Like many people, I stumbled into London Fine Art Studios (LFAS) by chance one rainy day in search of art materials. At this point in my life two years ago I was in the process of rediscovering a neglected love of art, though I was unaware there were still schools teaching the methods of the artists who inspired me – many of whom, like Philip De Laszlo, are long dead. After a tour of the studios, I knew I had to enrol. But it wasn’t for another year that I was able to arrange my life and save enough money to commit to a year of studies.
The first year flew by. I became embedded in a community of likeminded individuals and learned more than I could have imagined in such a short space of time.

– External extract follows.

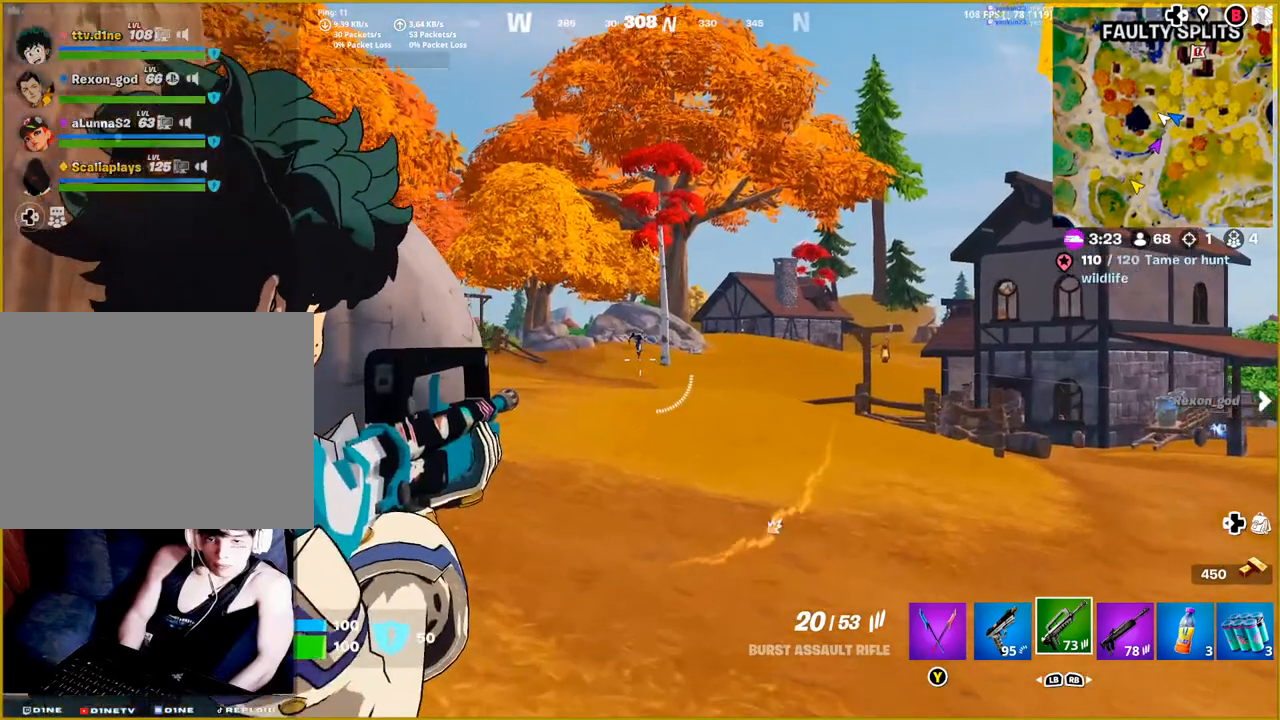
{"buttons": ["L2", "R2"], "left_stick": "up", "right_stick": "down-left", "events": [[50, "R2", "down"], [50, "right_stick", "up-left"], [217, "right_stick", "center"], [500, "right_stick", "down-left"]]}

I could feel myself progressing with each term. Yet after every Ah ha! moment – and there have been many – there spanned before me a wilderness of new, unforeseen challenges to overcome. Us artists, it seems, are endlessly chasing this horizon but the journey is neither fast nor free.
Having looked up to, been taught by and made friends with many of the award’s previous recipients, I was keen to put myself forward for it.
On my first visit to LFAS I was impressed by the relationship it had established with the De Laszlo Foundation and after my first year of full-time studies, I was finally eligible to apply for the De Laszlo Scholarship. Having looked up to, been taught by and made friends with many of the award’s previous recipients, I was keen to put myself forward for it.
It has been an honour to have been granted the scholarship. Not only has it provided me with funding to continue my studies and rent my studio, it has also given me the confidence and support I need to pursue my dream of working as a professional figurative artist.
The award is not just a bursary to help students get by financially for another term. It helps to establish them firmly within the school and provides an extra rung in the ladder on their way into the dizzying world of professional fine art. Each De Laszlo scholar is following in the footsteps of a succession of great artists and it is a privilege to be a part of this tradition.